Lifecodes
- Founded: 1982
- Founder: Jeffrey Glassberg

= Lifecodes (company) =

Lifecodes, formerly known as ACTAGEN (Advanced Clinical Testing And Genetics), was a company founded in 1982 that throughout a 10-year period dominated the DNA fingerprinting scene. The company worked closely with prosecutors in order to provide DNA evidence for trials. Through the case of People v. Castro, it was revealed that Lifecodes did not fulfill their own stated standards and had sloppy record keeping. Their failure in maintaining standards, led the National Academy of Sciences to establish a panel which would standardize DNA fingerprinting for judicial affairs.

== Background ==
ACTAGEN was founded in 1982 by Jeffrey Glassberg and two other medical researchers. With the help of National Distillers and Chemicals Corporation, ACTAGEN began to research DNA fingerprinting and managed to patent their own procedure.
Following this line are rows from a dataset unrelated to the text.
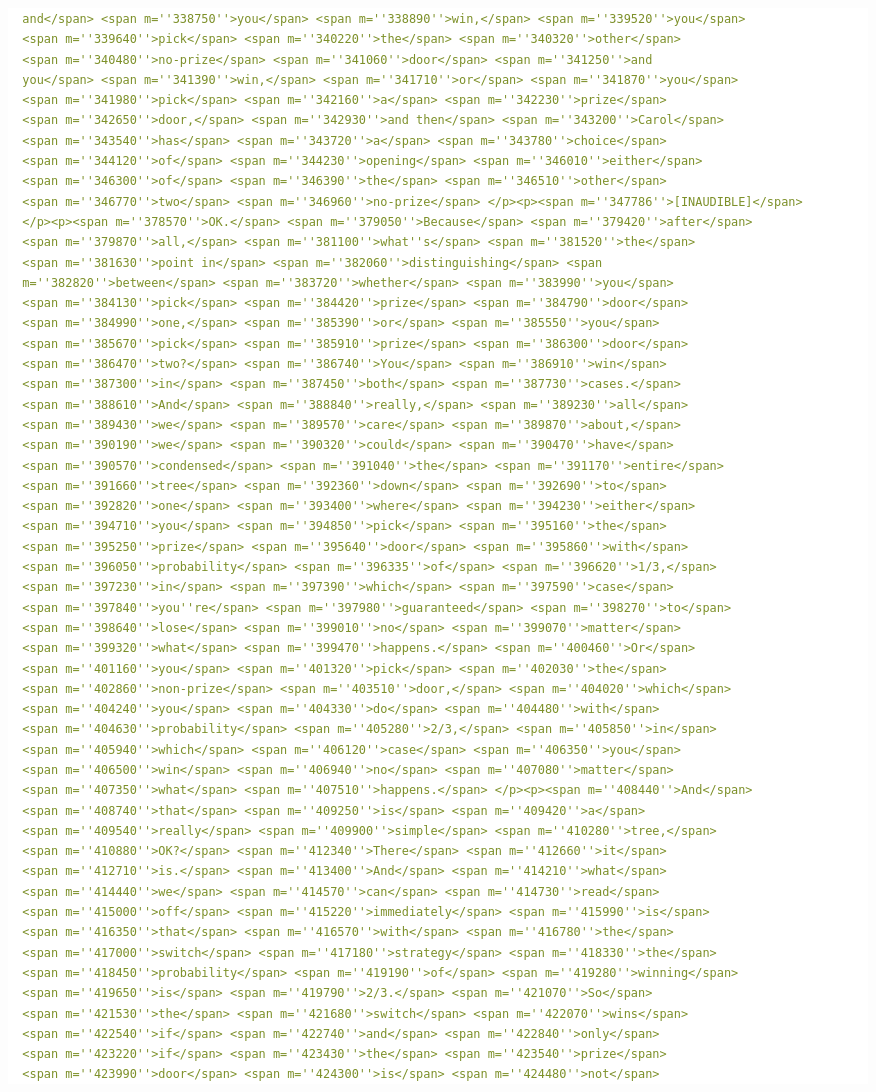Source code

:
 ```yaml
  and</span> <span m=''338750''>you</span> <span m=''338890''>win,</span> <span m=''339520''>you</span>
  <span m=''339640''>pick</span> <span m=''340220''>the</span> <span m=''340320''>other</span>
  <span m=''340480''>no-prize</span> <span m=''341060''>door</span> <span m=''341250''>and
  you</span> <span m=''341390''>win,</span> <span m=''341710''>or</span> <span m=''341870''>you</span>
  <span m=''341980''>pick</span> <span m=''342160''>a</span> <span m=''342230''>prize</span>
  <span m=''342650''>door,</span> <span m=''342930''>and then</span> <span m=''343200''>Carol</span>
  <span m=''343540''>has</span> <span m=''343720''>a</span> <span m=''343780''>choice</span>
  <span m=''344120''>of</span> <span m=''344230''>opening</span> <span m=''346010''>either</span>
  <span m=''346300''>of</span> <span m=''346390''>the</span> <span m=''346510''>other</span>
  <span m=''346770''>two</span> <span m=''346960''>no-prize</span> </p><p><span m=''347786''>[INAUDIBLE]</span>
  </p><p><span m=''378570''>OK.</span> <span m=''379050''>Because</span> <span m=''379420''>after</span>
  <span m=''379870''>all,</span> <span m=''381100''>what''s</span> <span m=''381520''>the</span>
  <span m=''381630''>point in</span> <span m=''382060''>distinguishing</span> <span
  m=''382820''>between</span> <span m=''383720''>whether</span> <span m=''383990''>you</span>
  <span m=''384130''>pick</span> <span m=''384420''>prize</span> <span m=''384790''>door</span>
  <span m=''384990''>one,</span> <span m=''385390''>or</span> <span m=''385550''>you</span>
  <span m=''385670''>pick</span> <span m=''385910''>prize</span> <span m=''386300''>door</span>
  <span m=''386470''>two?</span> <span m=''386740''>You</span> <span m=''386910''>win</span>
  <span m=''387300''>in</span> <span m=''387450''>both</span> <span m=''387730''>cases.</span>
  <span m=''388610''>And</span> <span m=''388840''>really,</span> <span m=''389230''>all</span>
  <span m=''389430''>we</span> <span m=''389570''>care</span> <span m=''389870''>about,</span>
  <span m=''390190''>we</span> <span m=''390320''>could</span> <span m=''390470''>have</span>
  <span m=''390570''>condensed</span> <span m=''391040''>the</span> <span m=''391170''>entire</span>
  <span m=''391660''>tree</span> <span m=''392360''>down</span> <span m=''392690''>to</span>
  <span m=''392820''>one</span> <span m=''393400''>where</span> <span m=''394230''>either</span>
  <span m=''394710''>you</span> <span m=''394850''>pick</span> <span m=''395160''>the</span>
  <span m=''395250''>prize</span> <span m=''395640''>door</span> <span m=''395860''>with</span>
  <span m=''396050''>probability</span> <span m=''396335''>of</span> <span m=''396620''>1/3,</span>
  <span m=''397230''>in</span> <span m=''397390''>which</span> <span m=''397590''>case</span>
  <span m=''397840''>you''re</span> <span m=''397980''>guaranteed</span> <span m=''398270''>to</span>
  <span m=''398640''>lose</span> <span m=''399010''>no</span> <span m=''399070''>matter</span>
  <span m=''399320''>what</span> <span m=''399470''>happens.</span> <span m=''400460''>Or</span>
  <span m=''401160''>you</span> <span m=''401320''>pick</span> <span m=''402030''>the</span>
  <span m=''402860''>non-prize</span> <span m=''403510''>door,</span> <span m=''404020''>which</span>
  <span m=''404240''>you</span> <span m=''404330''>do</span> <span m=''404480''>with</span>
  <span m=''404630''>probability</span> <span m=''405280''>2/3,</span> <span m=''405850''>in</span>
  <span m=''405940''>which</span> <span m=''406120''>case</span> <span m=''406350''>you</span>
  <span m=''406500''>win</span> <span m=''406940''>no</span> <span m=''407080''>matter</span>
  <span m=''407350''>what</span> <span m=''407510''>happens.</span> </p><p><span m=''408440''>And</span>
  <span m=''408740''>that</span> <span m=''409250''>is</span> <span m=''409420''>a</span>
  <span m=''409540''>really</span> <span m=''409900''>simple</span> <span m=''410280''>tree,</span>
  <span m=''410880''>OK?</span> <span m=''412340''>There</span> <span m=''412660''>it</span>
  <span m=''412710''>is.</span> <span m=''413400''>And</span> <span m=''414210''>what</span>
  <span m=''414440''>we</span> <span m=''414570''>can</span> <span m=''414730''>read</span>
  <span m=''415000''>off</span> <span m=''415220''>immediately</span> <span m=''415990''>is</span>
  <span m=''416350''>that</span> <span m=''416570''>with</span> <span m=''416780''>the</span>
  <span m=''417000''>switch</span> <span m=''417180''>strategy</span> <span m=''418330''>the</span>
  <span m=''418450''>probability</span> <span m=''419190''>of</span> <span m=''419280''>winning</span>
  <span m=''419650''>is</span> <span m=''419790''>2/3.</span> <span m=''421070''>So</span>
  <span m=''421530''>the</span> <span m=''421680''>switch</span> <span m=''422070''>wins</span>
  <span m=''422540''>if</span> <span m=''422740''>and</span> <span m=''422840''>only</span>
  <span m=''423220''>if</span> <span m=''423430''>the</span> <span m=''423540''>prize</span>
  <span m=''423990''>door</span> <span m=''424300''>is</span> <span m=''424480''>not</span>
```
After ACTAGEN’s successful patenting of their technique, National Distillers and Chemicals Corporation, which owned half of ACTAGEN, changed their name to Quantum Chemical Corporation in 1986. Then they bought the rest of ACTAGEN and renamed it Lifecodes. Founder Jeffrey Glassberg would then continue to work with the company until 1988. At some point later, Lifecodes was acquired by Immucor, to which it still belongs in 2020.

== People v. Castro ==
In 1996, Lifecodes came under scrutiny after its role in the People v. Castro case was found to be sloppy and negligent. After Joseph Castro was accused of murdering Vilma Ponce and her daughter, Lifecodes was asked to examine a bloodstained watch. After stating that watch confiscated from Mr. Castro matched the DNA of Vilma, the defense brought forward evidence that showed mishandle of the sample. Upon further investigation, it was found that Lifecodes not only mishandled the blood but also utilized contaminated equipment. Their standards for matching bloods were different to their standards at proving the match. This made their confidence levels higher than what they should have been. Lifecodes' failure in this trial led to a change in terms of standardization of DNA fingerprinting. The National Academy of Sciences had to establish an authority that would oversee all processes regarding the matching of DNA in order to set concrete standards across all cases.